I'm not done; it gets even worse. The sad thing is that these sorts of disasters aren't lessons to the players as much as fond memories. Ask and they'll gush words like "awesome" to describe these walking calamities and their worst misadventures even if everyone else flatly says they destroyed the game. From a behavioral perspective that means there's no corrective mechanism in place except other players abandoning the game, and from a personal perspective it's just plain selfish. Other players can't get arcs to develop and the GM can't get any story to progress because as soon as the loonie senses the spotlight shifting it's time to do something silly again, followed by an "oops" and a shrug. No scene is too dramatic to destroy, no situation above mockery, no emotion sacred. Most people wouldn't have the indecency to laugh at someone's funeral but that's precisely why a loonie would try. It's nothing as benign as simply playing a light-hearted character; even the hyperbolically obnoxious sidekick in Shrek knew when not to kick the protagonist when he was down (and that movie was a comedy). Rather, these players just don't give a shit what others are trying to do, so they turn everything into a joke at the other gamers' expense. It's the worst form of whoring for attention. When there's delusion that these destructive running gags are enjoyable to everyone else, these players become impossible to reason with. What makes this particularly baffling is that these same players will be among the first to complain about how annoying Jar-Jar Binks was in The Phantom Menace. Don't they see that their characters serve the exact same purpose?

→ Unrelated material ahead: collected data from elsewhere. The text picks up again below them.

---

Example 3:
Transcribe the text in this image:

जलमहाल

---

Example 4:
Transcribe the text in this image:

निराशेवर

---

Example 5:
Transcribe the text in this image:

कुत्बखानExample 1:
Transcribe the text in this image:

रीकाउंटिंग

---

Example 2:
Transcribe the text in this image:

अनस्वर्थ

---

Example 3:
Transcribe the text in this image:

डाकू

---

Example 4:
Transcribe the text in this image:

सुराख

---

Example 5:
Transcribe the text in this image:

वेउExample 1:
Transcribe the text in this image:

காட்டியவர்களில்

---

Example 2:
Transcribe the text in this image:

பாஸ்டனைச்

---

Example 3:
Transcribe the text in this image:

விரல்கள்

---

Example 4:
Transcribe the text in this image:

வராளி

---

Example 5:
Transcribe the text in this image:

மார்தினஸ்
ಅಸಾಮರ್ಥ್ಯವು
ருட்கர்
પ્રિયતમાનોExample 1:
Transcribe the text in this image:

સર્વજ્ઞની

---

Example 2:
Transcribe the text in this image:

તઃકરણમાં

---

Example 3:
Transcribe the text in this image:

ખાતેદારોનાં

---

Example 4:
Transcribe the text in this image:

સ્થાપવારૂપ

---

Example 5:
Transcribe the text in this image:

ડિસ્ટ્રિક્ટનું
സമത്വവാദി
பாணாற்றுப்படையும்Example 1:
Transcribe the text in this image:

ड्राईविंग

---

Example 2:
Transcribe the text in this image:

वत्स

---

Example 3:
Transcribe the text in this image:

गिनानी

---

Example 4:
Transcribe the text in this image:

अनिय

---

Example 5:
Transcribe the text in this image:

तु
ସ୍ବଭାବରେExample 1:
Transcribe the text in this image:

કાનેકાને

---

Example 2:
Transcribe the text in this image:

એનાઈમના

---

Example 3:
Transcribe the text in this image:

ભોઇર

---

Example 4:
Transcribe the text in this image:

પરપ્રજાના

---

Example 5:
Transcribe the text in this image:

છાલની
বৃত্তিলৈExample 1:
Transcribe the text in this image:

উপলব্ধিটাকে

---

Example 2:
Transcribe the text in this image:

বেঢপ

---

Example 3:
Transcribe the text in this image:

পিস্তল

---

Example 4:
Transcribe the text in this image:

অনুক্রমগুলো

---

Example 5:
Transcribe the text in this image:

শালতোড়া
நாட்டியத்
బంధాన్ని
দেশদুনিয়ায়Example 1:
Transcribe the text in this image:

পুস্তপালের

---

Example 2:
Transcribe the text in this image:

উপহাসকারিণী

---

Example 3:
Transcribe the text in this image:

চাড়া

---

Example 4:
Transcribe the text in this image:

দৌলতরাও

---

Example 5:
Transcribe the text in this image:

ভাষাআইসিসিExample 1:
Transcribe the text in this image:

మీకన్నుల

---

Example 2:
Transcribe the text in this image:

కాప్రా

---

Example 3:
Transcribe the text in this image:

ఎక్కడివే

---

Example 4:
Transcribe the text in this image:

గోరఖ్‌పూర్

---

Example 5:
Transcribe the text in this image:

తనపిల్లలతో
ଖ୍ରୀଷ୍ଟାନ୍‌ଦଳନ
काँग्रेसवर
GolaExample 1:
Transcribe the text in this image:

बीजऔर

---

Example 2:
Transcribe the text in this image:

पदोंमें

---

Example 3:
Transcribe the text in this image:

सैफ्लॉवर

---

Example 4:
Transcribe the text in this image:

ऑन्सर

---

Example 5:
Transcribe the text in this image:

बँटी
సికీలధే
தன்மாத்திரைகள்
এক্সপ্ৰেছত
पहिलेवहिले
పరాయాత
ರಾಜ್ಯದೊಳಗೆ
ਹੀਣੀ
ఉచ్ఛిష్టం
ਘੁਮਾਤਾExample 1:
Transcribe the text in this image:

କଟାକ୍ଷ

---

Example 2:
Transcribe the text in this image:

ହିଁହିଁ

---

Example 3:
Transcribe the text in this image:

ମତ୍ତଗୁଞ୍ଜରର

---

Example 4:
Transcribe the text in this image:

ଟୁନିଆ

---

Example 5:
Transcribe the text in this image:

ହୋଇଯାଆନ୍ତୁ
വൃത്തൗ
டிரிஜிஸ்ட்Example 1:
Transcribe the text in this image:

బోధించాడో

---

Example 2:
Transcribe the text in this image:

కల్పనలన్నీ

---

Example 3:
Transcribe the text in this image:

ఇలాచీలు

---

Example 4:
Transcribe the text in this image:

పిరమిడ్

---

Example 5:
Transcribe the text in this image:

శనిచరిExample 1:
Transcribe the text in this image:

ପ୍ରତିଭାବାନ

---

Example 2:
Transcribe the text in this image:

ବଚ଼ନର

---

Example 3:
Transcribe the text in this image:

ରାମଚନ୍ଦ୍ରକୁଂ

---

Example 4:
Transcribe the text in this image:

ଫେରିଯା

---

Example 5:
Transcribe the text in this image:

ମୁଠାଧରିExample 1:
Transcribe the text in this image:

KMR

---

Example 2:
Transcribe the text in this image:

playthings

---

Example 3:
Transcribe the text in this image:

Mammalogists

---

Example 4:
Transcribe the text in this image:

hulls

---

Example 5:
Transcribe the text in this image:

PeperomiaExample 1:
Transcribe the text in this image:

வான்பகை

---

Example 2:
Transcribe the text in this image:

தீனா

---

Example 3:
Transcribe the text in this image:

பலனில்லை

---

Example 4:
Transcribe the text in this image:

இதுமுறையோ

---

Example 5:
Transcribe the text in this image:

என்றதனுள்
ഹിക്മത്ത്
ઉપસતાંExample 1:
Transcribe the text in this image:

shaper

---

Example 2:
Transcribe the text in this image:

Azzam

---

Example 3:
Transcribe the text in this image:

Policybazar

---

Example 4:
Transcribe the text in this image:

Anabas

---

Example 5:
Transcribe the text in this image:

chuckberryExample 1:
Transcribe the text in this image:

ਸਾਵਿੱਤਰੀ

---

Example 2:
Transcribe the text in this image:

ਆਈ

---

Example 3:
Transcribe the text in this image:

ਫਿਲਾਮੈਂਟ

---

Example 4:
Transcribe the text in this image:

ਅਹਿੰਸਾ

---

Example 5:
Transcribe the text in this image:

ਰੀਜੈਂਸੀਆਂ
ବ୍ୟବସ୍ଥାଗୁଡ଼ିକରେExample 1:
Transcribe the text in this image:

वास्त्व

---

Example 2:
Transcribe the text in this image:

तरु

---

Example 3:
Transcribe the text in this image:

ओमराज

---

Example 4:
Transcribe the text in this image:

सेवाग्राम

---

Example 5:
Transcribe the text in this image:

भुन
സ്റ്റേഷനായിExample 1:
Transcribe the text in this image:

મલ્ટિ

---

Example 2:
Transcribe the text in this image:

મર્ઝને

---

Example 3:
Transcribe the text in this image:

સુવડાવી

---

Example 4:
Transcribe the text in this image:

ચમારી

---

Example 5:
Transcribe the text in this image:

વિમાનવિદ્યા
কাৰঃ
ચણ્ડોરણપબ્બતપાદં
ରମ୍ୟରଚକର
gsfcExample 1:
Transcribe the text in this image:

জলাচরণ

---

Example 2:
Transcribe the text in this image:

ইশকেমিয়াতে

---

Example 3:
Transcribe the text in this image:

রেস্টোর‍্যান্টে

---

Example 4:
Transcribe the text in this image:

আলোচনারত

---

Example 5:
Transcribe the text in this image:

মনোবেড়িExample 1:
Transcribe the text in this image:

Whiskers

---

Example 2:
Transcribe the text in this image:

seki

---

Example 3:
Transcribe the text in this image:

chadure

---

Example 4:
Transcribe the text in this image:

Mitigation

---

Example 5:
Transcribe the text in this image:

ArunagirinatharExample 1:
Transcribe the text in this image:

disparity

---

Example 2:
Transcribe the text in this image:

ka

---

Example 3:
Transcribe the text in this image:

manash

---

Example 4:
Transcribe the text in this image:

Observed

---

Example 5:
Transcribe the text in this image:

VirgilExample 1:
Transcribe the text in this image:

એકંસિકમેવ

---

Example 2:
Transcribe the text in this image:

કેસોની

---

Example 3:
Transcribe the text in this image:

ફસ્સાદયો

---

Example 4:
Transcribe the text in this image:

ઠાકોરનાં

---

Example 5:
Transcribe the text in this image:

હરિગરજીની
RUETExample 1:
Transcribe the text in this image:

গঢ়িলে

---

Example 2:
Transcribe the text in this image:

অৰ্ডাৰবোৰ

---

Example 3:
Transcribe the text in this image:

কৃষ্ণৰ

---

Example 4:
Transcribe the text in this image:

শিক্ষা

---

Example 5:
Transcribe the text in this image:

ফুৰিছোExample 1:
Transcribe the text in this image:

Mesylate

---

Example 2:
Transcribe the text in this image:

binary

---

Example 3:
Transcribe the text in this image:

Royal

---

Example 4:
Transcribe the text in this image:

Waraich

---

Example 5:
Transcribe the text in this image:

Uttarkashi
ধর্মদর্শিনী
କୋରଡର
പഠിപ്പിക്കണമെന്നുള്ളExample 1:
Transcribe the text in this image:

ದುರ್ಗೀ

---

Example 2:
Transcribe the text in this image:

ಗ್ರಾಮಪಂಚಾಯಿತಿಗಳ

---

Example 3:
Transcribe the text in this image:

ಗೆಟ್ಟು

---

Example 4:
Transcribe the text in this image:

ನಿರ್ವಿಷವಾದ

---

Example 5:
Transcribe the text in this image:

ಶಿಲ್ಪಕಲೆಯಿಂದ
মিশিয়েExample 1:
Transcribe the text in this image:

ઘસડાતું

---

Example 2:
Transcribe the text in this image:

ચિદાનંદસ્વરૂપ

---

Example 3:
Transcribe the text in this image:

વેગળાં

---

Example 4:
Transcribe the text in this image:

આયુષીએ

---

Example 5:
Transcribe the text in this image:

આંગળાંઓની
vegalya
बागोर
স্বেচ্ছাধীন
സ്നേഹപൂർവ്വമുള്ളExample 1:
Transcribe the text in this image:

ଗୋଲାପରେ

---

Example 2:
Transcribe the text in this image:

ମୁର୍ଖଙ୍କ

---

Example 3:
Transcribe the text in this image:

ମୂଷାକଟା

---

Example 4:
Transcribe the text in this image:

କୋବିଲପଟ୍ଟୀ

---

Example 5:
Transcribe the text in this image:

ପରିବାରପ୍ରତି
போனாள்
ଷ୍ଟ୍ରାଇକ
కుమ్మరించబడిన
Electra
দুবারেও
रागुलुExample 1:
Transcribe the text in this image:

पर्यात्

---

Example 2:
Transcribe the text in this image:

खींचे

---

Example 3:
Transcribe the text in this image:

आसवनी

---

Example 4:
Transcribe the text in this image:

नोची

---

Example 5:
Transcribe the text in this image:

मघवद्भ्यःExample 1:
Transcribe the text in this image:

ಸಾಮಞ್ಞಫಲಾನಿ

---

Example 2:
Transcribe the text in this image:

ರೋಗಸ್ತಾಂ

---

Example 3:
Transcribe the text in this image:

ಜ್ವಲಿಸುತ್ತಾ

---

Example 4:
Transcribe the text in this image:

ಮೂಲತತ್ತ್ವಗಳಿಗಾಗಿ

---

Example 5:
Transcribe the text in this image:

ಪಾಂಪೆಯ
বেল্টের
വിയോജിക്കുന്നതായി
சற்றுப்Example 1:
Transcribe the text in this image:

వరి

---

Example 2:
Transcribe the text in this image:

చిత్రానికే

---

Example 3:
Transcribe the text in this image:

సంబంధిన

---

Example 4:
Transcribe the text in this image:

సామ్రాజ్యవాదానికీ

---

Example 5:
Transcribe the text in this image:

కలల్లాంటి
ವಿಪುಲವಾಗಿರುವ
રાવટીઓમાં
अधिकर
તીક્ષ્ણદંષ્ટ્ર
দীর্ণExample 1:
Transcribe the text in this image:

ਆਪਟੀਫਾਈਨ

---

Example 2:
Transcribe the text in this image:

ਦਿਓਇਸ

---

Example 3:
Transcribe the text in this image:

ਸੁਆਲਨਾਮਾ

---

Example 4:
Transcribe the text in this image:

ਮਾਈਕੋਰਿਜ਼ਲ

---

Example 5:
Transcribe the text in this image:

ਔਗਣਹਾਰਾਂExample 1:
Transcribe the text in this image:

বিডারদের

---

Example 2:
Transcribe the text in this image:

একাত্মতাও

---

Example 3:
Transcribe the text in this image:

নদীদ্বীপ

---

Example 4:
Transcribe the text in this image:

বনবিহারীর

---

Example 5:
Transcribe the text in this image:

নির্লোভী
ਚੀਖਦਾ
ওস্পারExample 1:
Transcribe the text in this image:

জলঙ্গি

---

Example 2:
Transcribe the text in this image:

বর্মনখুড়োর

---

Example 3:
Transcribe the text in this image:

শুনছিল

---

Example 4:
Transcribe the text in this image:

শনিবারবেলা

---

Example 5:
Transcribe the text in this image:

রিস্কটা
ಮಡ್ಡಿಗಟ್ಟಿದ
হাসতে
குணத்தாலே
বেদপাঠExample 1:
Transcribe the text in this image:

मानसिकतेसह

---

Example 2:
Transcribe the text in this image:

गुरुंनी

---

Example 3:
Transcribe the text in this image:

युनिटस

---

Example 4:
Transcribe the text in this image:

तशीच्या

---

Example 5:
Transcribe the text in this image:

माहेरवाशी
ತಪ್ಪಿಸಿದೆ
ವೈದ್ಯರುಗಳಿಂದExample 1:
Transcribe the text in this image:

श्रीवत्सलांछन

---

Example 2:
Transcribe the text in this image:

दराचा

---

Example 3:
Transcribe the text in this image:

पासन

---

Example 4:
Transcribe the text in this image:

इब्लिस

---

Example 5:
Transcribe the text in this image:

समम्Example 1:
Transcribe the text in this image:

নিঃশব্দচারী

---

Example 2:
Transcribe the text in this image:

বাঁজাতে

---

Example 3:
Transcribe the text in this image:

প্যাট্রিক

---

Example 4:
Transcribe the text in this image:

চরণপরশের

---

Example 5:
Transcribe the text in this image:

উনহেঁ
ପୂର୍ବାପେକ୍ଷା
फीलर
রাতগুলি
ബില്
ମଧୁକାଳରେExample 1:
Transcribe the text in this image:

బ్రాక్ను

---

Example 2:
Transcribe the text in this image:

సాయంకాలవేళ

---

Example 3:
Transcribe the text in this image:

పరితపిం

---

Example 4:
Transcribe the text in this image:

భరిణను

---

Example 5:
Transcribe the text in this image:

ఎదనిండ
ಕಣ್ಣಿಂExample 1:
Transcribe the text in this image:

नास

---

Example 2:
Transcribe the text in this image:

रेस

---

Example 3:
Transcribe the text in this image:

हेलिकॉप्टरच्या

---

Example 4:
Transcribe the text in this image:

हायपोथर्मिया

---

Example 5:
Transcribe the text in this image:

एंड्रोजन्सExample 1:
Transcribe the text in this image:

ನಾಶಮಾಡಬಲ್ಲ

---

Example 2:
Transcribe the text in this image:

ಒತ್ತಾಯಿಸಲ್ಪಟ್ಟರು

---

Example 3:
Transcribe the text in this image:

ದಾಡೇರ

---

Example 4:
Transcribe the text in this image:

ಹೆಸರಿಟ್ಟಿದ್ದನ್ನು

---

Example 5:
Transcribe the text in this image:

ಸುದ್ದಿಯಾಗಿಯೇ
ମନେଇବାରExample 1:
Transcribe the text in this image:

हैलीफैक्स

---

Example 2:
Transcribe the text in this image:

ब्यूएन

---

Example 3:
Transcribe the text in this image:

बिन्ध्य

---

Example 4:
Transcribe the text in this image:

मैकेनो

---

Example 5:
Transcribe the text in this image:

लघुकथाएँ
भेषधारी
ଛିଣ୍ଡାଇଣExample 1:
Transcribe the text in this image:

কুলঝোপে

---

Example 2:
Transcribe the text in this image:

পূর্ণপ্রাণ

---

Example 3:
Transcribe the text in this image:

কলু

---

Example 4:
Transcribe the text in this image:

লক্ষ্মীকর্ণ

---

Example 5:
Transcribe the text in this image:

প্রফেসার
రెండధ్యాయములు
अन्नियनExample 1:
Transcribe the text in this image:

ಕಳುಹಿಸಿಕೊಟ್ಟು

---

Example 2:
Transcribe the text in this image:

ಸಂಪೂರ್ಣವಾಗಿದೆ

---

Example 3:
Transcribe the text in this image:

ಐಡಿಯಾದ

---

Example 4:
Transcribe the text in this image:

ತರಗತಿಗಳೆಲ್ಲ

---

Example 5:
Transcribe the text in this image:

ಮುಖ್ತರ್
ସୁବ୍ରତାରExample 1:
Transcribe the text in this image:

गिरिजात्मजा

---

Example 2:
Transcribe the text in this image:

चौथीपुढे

|Folks, THIS is the face of a "loonie"!|
Now, it is hypothetically possible for a quality gamer to role-play a caricature. If I was going to play a narcoleptic, yeah, I could probably add depth to it. But that never actually happens in gaming because it's the gaming equivalent of an athlete handicapping him/herself to create challenge in a less challenging environment. Sure, "one hand tied behind my back" is a popular figure of speech, but when's the last time you actually saw someone doing it (unless they're coaching kids or something)? Challenge is easy enough to attain by elevating the game, so people will just do that instead.